A sneeze can happen suddenly – often with little warning or expectation. If you have allergies, you may be aware of certain smells or seasons that trigger you to sneeze or have a runny nose.
Sneezing is a natural defense reaction that your body sets forth to protect itself against incoming dirt, pollen, or other irritants. A sneeze acts as a strong breeze, blowing these things out of your nose and preventing them from entering further.
If a sneeze is unable to blast out these nasty irritants, you increase your risk of getting sick from invading bacteria and other germs entering your body. Alternatively, you may already be sick and the sneeze is attempting to remove some of the troublesome bacteria your body is fighting.
What happens during a sneeze?
Sneezing is caused by the mucous membranes in your nose or throat being irritated. Together with your chest muscles, diaphragm, abdominals, vocal cords, and other muscles in the back of your throat work in unison to trigger a sneeze.
You may have noticed in the few seconds before sneezing that your body prepares for the sneeze by forcing your eyes shut and feeling your muscles brace for the force of the sneeze.
At times it may be necessary for your body to emit multiple sneezes in rapid succession. This often occurs when a single sneeze is not enough to dispel the irritant fully. Other times it may come as the result of ongoing inflammation within your nose.
Sneezing as a result of a cold
Besides an irritant brought on by the environment around you, sneezing (and a runny nose) can be the result of a common cold. This is due to your body attempting to dispel germs out of your nose.
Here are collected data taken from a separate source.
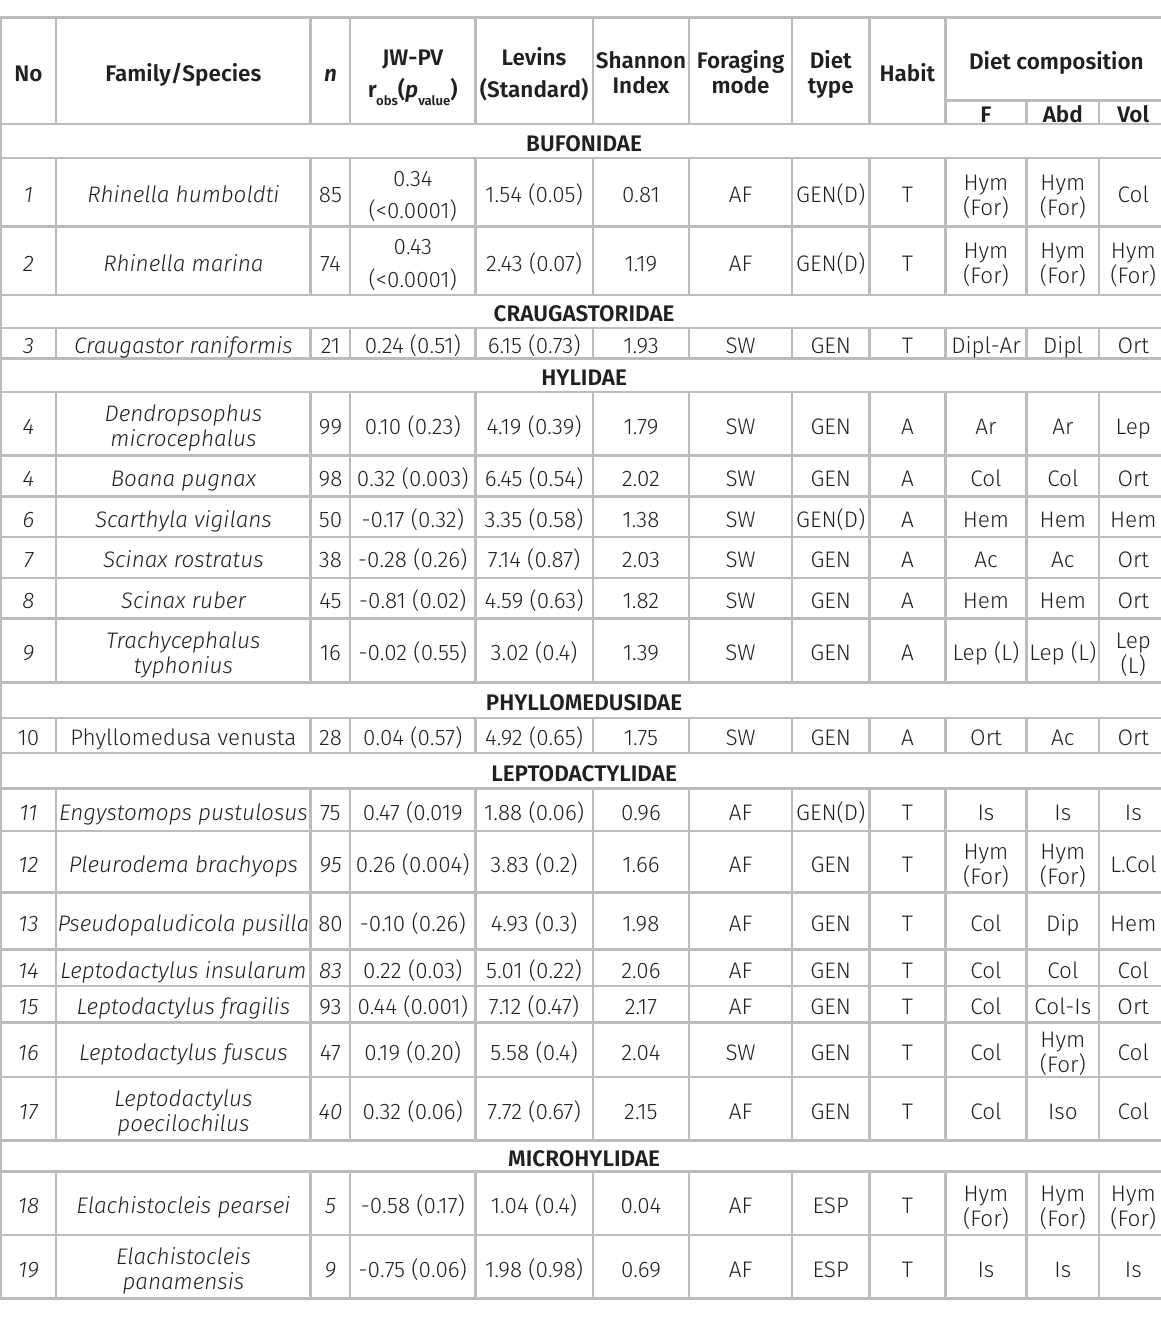
Table I. Dietary characteristics of the anuran species studied in tropical dry forests of Caribbean Colombia. n = Number of stomach. JW-PV= Relationship between predator and prey size using jaw width and prey volume. Amplitude = Amplitude of Levins index, the standardized amplitude value is shown in brackets; Diversity = Diversity of trophic niche (Shannon index); Foraging Mode = SW: Sit-and-wait, AF: Active forager; Diet Type = GEN: Generalist, ESP: Specialist, GEN (D): Generalist with predominancia; Habit = T: Terrestrial, A: Arboreal; Diet composition = F: prey group or order with more frequent occurrence (highest occurrence value), Abd: prey group or order with greater number of individuals, Vol: prey group or order with greater volume ingested; Hymenoptera, Is = Isoptera, Iso = Isopoda, L = Larvae, Lep = Lepidoptera, Ort = Orthoptera. Data taken from this research, Blanco- Torres et al. (2019) and Blanco-Torres et al.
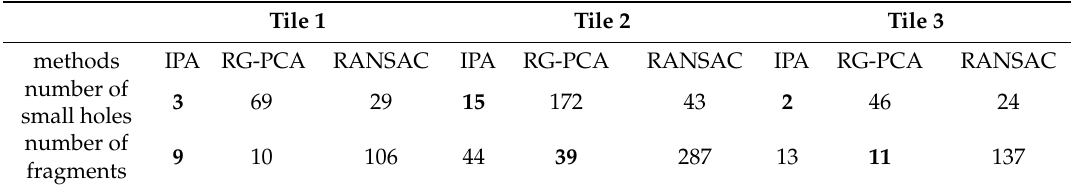
Table 1. Qualitative evaluations for planar surface extraction results.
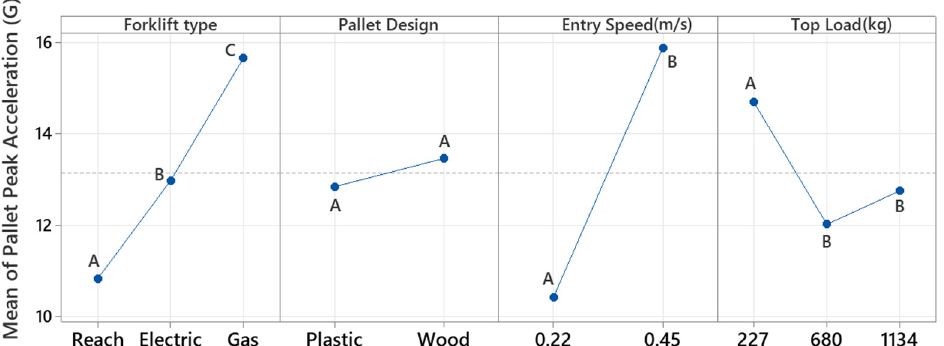
Figure 6. Main effects plot for pallet peak acceleration. Tukey pairwise comparison indicates means that do not share a letter are significantly different at α = 0.05.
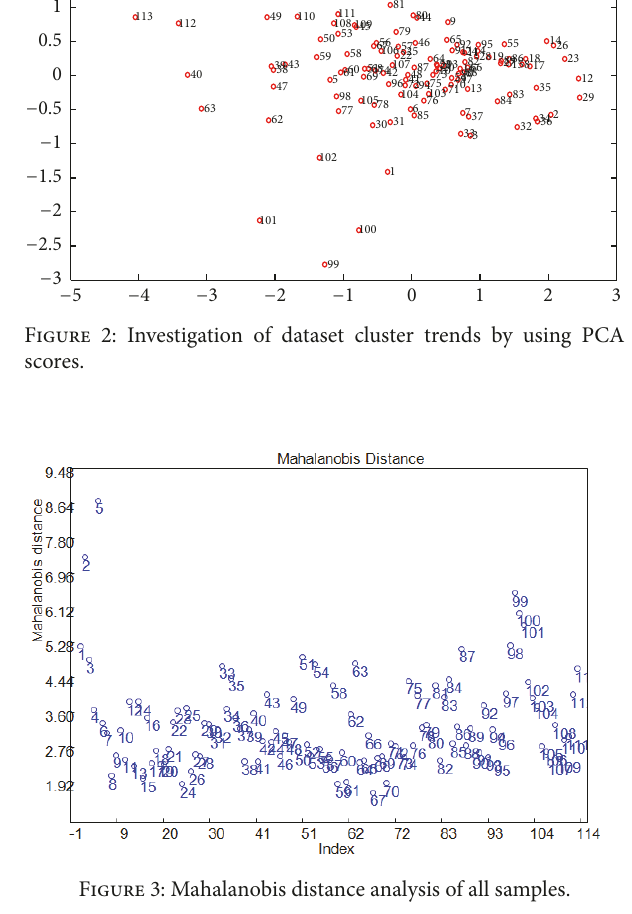
Figure 3: Mahalanobis distance analysis of all samples.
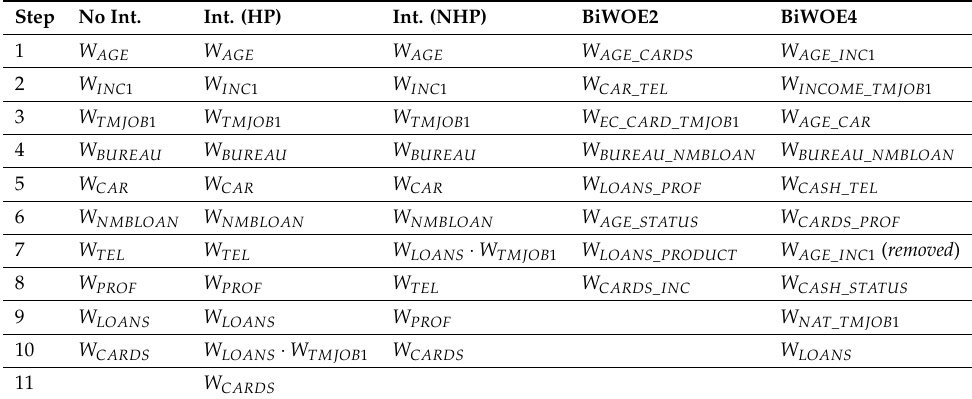
Table A2. Summary of the stepwise variable selection processes carried out for each method on the CS_ACCEPTS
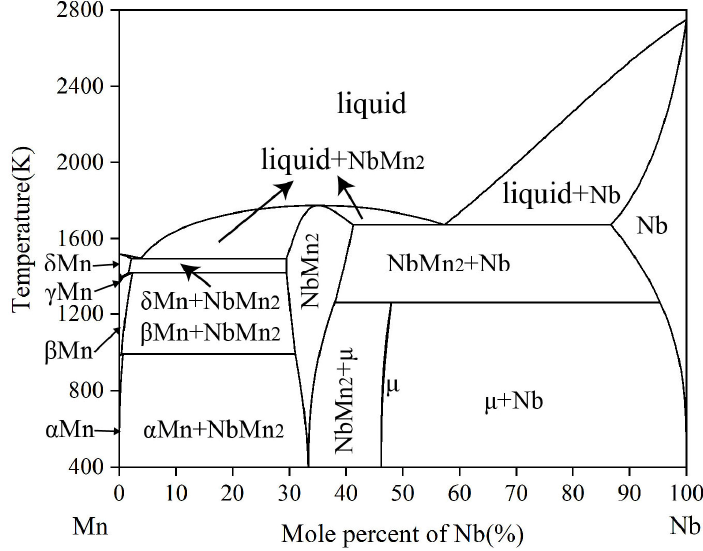
Figure 2. The calculated Mn-Nb phase diagram based on the work of Liu et al. [18]. The Ti-Nb phase diagram has been investigated by several groups [22–27]. Bellen et al. [22], Zhang et al. [26] and Matsumoto et al. [27] made a critical evaluation of this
To overcome this, you should get plenty of rest and eat foods that support your immune system (like those high in vitamin C).
While a sneeze is not pleasant, and will likely bother those around you to realize that you are sick, you should not hold in a sneeze. Because sneezes can come with so much force, they can greatly increase the pressure in your nasal passage and potentially damage vessels in your eyes, nose, or eardrums if held in.
Why can you not keep your eyes open when you sneeze?
It is nearly impossible to keep your eyes open when you sneeze. The act of closing our eyes during a sneeze is involuntary, and fighting this urge goes against your body’s natural reflex.
Besides being a natural method to brace the body, others have speculated that closing your eyes is a natural precaution to help prevent any discharge from your nose to enter your eyes.